🍒 Istri Untuk Suamiku
a stories by @MarentinNiagara
✏✏
Jangan pernah tanyakan bagaimana kabarnya hati. Di dunia ini siapa yang bisa ikhlas menerima meskipun terbalut dengan sikap yang luar biasa tegar dengan sempurna, tapi hati adalah sesuatu hal yang tidak pernah sekalipun berbohong kepada kita.
Tidak ada seorangpun di dunia ini yang berharap mendapatkan sebuah qodar jelek, semua berharap bahwa Allah senantiasa bermurah hati memberikan limpahan rahmat untuk seluruh umat.
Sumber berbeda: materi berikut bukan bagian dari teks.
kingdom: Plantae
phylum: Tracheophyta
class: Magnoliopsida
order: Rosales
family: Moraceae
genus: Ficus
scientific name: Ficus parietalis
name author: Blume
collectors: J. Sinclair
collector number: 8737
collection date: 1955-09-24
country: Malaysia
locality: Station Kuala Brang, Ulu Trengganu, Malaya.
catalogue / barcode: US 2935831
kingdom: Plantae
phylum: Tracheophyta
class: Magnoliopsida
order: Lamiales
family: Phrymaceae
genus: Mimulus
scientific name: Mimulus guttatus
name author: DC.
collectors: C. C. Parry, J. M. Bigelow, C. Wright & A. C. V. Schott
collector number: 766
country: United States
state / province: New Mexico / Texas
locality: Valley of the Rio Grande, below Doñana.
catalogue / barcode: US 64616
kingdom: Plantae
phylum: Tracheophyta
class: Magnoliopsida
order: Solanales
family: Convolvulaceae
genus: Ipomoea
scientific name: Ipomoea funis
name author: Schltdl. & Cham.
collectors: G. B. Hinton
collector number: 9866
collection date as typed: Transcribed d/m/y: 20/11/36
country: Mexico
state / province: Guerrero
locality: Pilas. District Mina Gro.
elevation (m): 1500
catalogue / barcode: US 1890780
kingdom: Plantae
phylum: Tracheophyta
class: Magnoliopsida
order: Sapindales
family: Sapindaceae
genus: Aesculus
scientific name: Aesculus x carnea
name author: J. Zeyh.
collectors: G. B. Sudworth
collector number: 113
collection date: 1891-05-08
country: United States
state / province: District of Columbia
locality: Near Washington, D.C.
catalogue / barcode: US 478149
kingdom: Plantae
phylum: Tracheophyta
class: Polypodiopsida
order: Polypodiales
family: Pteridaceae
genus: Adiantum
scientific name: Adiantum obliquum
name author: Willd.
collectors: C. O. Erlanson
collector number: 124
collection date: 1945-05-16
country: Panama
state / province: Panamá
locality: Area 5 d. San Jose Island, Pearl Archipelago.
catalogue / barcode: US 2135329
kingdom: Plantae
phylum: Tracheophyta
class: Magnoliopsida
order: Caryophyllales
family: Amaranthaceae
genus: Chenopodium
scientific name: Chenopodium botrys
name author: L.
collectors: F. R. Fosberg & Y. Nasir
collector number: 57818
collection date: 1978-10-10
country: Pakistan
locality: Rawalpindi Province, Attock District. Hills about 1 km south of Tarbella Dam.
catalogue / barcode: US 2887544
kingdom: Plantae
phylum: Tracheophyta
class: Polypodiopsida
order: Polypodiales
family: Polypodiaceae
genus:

Kesehatan yang selalu di damba, rezeki yang melimpah halal serta penuh kebarokahan untuk mengamalkannya, umur yang barokah dengan selalu berjalan dalam jalur nuz penuh ketaatan.
Jodoh, adalah salah satu iradhah Allah yang tentunya selalu ingin kita perjuangkan.
Bukankah Allah telah berjanji untuk memasangkan dari yang sejenis kita?
Prosesi lamaran di keluarga Mas Ngabei Dharmojan Harjokoesoema berlangsung sangat lancar. Semua berjalan sesuai yang direncanakan.
Rara Ayu Diahastuti Harjokoesoema yang kini sedang berbahagia telah menerima pinangan dari seorang pria yang menurutnya sangat pantas untuk bisa menjadi imamnya. Abbasyi Alwi, pemuda yang pernah mentaskhihkan dirinya di pondok selama 6 tahun seiring dengan pendidikan dunia yang dikecapnya.
Dua keluarga yang berbeda latar belakang akan dipersatukan dalam ikrar pernikahan Asti dan Abbas nanti.
"Mulai sekarang Asti dan juga Abbas mulai dijaga hatinya. Sampai nanti ikrar pernikahan semoga selalu dilancarkan." Kalimat penutup acara sakral untuk pinangan itu akhirnya membawa kembali Abbas kepada kenyataan bahwa mereka masih belum dipersatukan dalam kisah yang halal.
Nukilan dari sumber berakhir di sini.